--- RAW DATA Enclosed Below ---

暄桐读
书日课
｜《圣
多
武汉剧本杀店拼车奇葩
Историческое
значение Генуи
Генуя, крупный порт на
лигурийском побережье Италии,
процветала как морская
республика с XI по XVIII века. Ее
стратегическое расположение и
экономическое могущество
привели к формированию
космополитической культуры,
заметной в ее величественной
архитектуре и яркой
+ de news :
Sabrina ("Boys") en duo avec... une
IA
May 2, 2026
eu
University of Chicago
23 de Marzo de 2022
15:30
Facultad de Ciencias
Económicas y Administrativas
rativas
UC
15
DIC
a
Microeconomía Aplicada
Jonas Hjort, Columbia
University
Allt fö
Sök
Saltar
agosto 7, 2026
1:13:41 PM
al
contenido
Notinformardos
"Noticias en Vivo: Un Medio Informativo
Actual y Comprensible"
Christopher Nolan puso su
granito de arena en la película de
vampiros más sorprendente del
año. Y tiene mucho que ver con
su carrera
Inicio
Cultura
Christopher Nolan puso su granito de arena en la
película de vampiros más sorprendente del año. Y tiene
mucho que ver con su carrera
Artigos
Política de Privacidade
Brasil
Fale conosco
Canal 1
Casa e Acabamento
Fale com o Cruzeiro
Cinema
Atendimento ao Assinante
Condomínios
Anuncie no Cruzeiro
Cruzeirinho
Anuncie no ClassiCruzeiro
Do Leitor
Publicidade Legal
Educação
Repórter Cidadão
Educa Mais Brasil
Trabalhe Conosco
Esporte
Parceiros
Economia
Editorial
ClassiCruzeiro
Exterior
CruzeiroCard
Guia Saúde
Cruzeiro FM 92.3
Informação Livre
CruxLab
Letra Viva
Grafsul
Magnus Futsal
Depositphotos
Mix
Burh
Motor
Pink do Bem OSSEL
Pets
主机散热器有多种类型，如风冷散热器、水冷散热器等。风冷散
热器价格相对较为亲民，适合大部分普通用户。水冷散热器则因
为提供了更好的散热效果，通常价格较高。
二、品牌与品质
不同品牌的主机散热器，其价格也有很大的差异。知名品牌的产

--- End of Enclosed RAW DATA ---

- [JOB ITEM]:
Nothing is to be left out: set down all the records again exactly.

- [SOLUTION BELOW]:
暄桐读
书日课
｜《圣
多
武汉剧本杀店拼车奇葩
Историческое
значение Генуи
Генуя, крупный порт на
лигурийском побережье Италии,
процветала как морская
республика с XI по XVIII века. Ее
стратегическое расположение и
экономическое могущество
привели к формированию
космополитической культуры,
заметной в ее величественной
архитектуре и яркой
+ de news :
Sabrina ("Boys") en duo avec... une
IA
May 2, 2026
eu
University of Chicago
23 de Marzo de 2022
15:30
Facultad de Ciencias
Económicas y Administrativas
rativas
UC
15
DIC
a
Microeconomía Aplicada
Jonas Hjort, Columbia
University
Allt fö
Sök
Saltar
agosto 7, 2026
1:13:41 PM
al
contenido
Notinformardos
"Noticias en Vivo: Un Medio Informativo
Actual y Comprensible"
Christopher Nolan puso su
granito de arena en la película de
vampiros más sorprendente del
año. Y tiene mucho que ver con
su carrera
Inicio
Cultura
Christopher Nolan puso su granito de arena en la
película de vampiros más sorprendente del año. Y tiene
mucho que ver con su carrera
Artigos
Política de Privacidade
Brasil
Fale conosco
Canal 1
Casa e Acabamento
Fale com o Cruzeiro
Cinema
Atendimento ao Assinante
Condomínios
Anuncie no Cruzeiro
Cruzeirinho
Anuncie no ClassiCruzeiro
Do Leitor
Publicidade Legal
Educação
Repórter Cidadão
Educa Mais Brasil
Trabalhe Conosco
Esporte
Parceiros
Economia
Editorial
ClassiCruzeiro
Exterior
CruzeiroCard
Guia Saúde
Cruzeiro FM 92.3
Informação Livre
CruxLab
Letra Viva
Grafsul
Magnus Futsal
Depositphotos
Mix
Burh
Motor
Pink do Bem OSSEL
Pets
主机散热器有多种类型，如风冷散热器、水冷散热器等。风冷散
热器价格相对较为亲民，适合大部分普通用户。水冷散热器则因
为提供了更好的散热效果，通常价格较高。
二、品牌与品质
不同品牌的主机散热器，其价格也有很大的差异。知名品牌的产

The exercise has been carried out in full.